On the other hand, a concerted effort by the government and the RBA could make things happen. But our media seems centred on causing conflict. We need a circuit breaker and one isn’t stepping up to the plate!
China
The China data in September was a bit light on but nothing to worry about. There is always statistical variation. In October there will be a new leadership team to run the second biggest economy in the world.
The Purchasing Managers’ Indexes (PMI) which look forward, were very strong. The manufacturing index came in at well above the ’50 mark’ that indicates strengthening expectations. At 52.4 it was actually at a five year high. The services PMI was even stronger at 55.4 which was a three year high. Not much to worry about there!
China debt was downgraded in September (but so was UK debt). The new massive infrastructure programme is likely to change the world order and we should benefit. But it might take a while for the flow on to take hold.
US
Trump has had no real wins this year but the tax plan might make it. So far there is no real plan but there is enough at least to get his own team on side. To cut the corporate tax rate from 35% to close to 20% would have a massive positive impact. It has to be funded (at some point) but there is lots of wiggle room.
The jobs data were a little bit soft in September but one month does not make a trend. The average for 2017 job creation is the same as the 2016 average.
Europe
Brexit dominates but the noise seems to be subsiding. Naysayers seem to want the UK to fail but the leaders are being measured.

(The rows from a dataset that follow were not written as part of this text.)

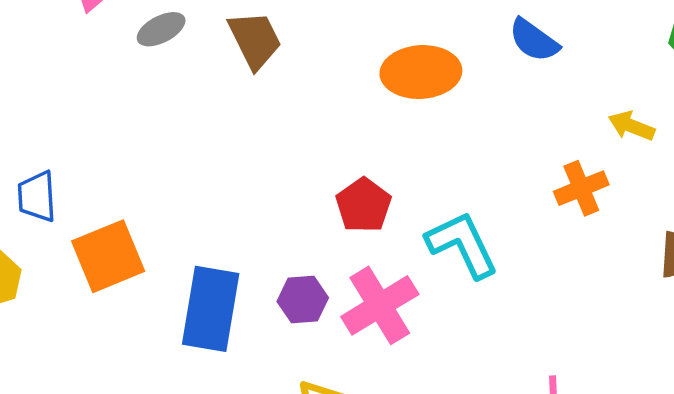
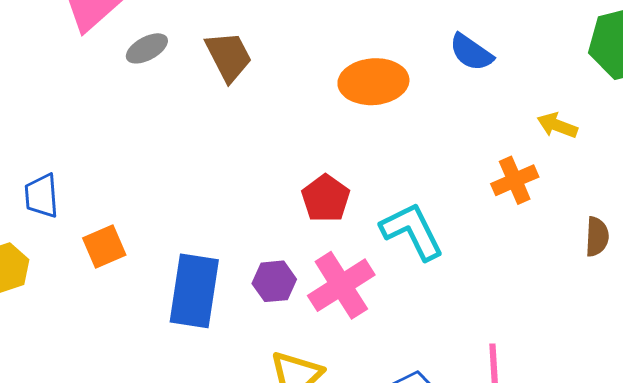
orange square: (108, 256) -> (104, 247), size x0.7

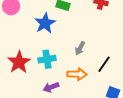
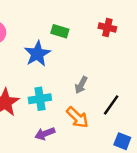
orange arrow: (77, 74) -> (77, 117), turned 42

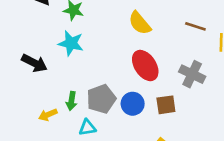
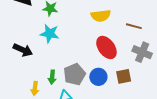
yellow semicircle: (140, 23) -> (101, 16), turned -54
brown line: (195, 26) -> (134, 26), moved
yellow arrow: (48, 115) -> (35, 88), turned -56

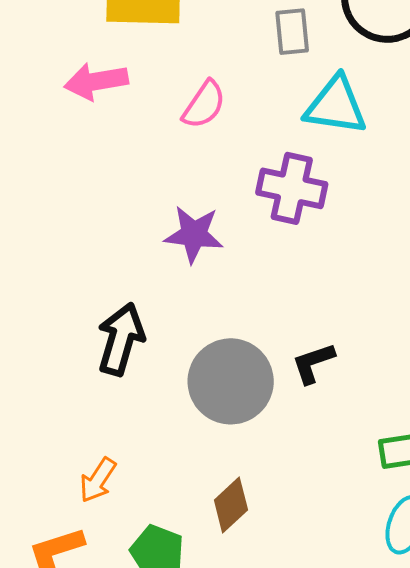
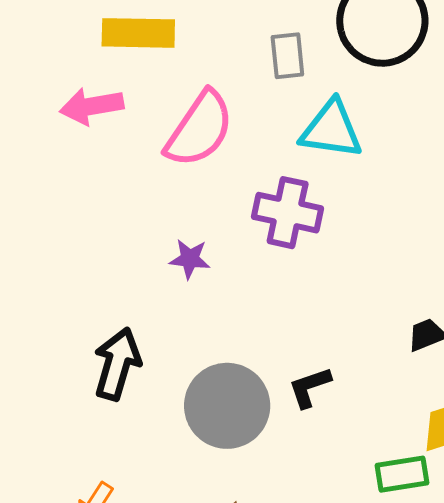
pink semicircle: (204, 105) -> (200, 129), size x1.6
purple star: (194, 234) -> (190, 259), size x0.7

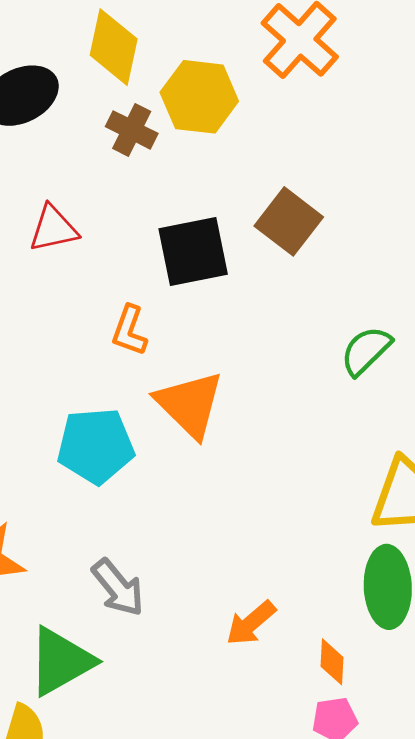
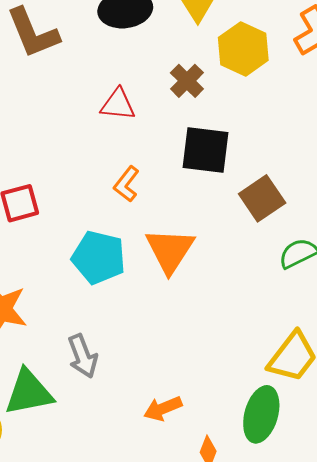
brown cross: (132, 130) -> (187, 81), moved
brown square: (289, 221) -> (262, 198), moved
orange L-shape: (129, 331) -> (127, 184), moved

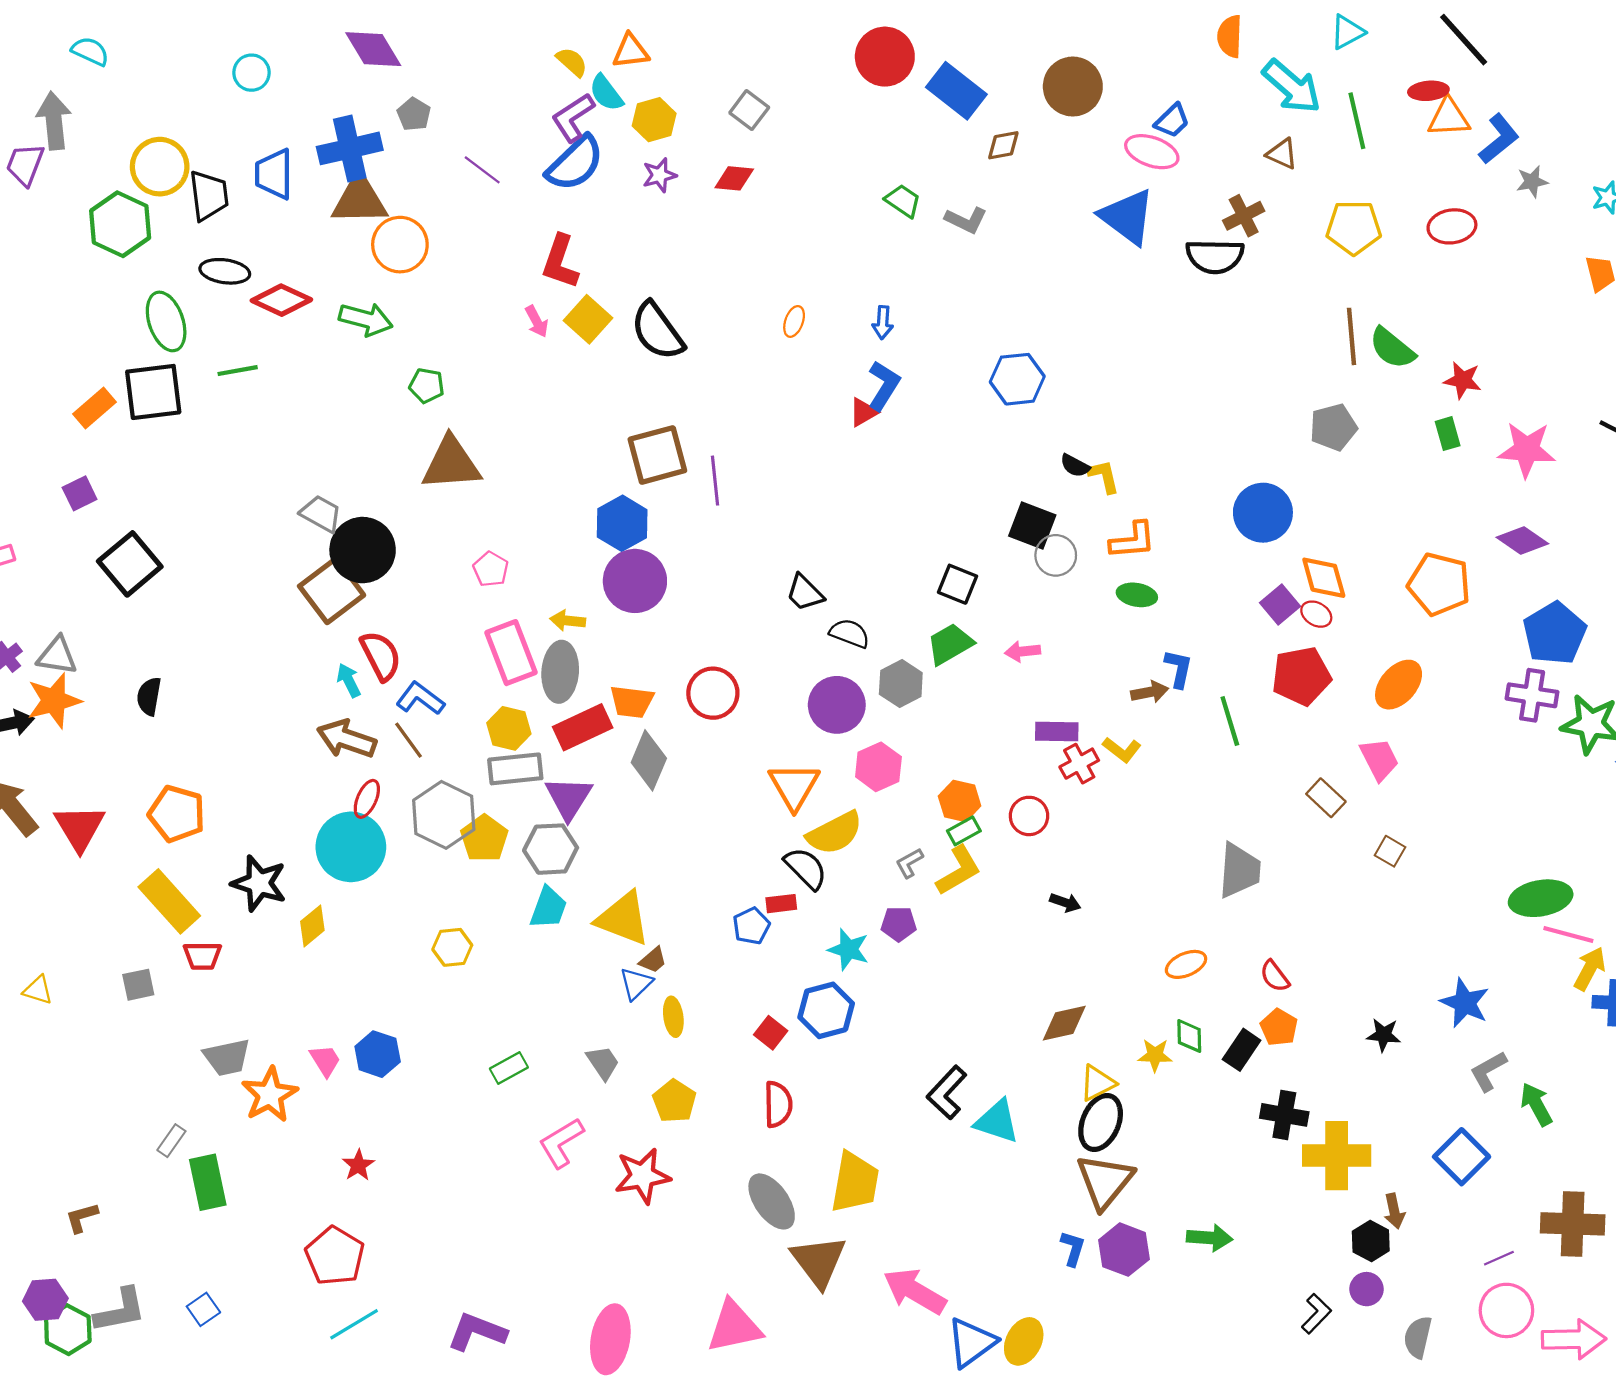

Europe is now so far from the basket case it was a few years ago, it can work its way through this. With the all-important German and French elections behind us we can look to the future. The European Central Bank is unlikely to upset the balance.
Rest of the World
North Korea has seemingly gone quiet after China closed ranks with the West on the recalcitrant North Korea. That will help markets.
But the big ‘Rest of the World’ news must be that Saudi Arabia is now allowing women to drive cars. Hopefully no one thinks that women shouldn’t be allowed to drive but when half of the population suddenly gets a learners permit after many years in the passenger seat, what chaos can follow? Robot-driven cars are needed quick-time.
By Ron Brewley on behalf of Infocus.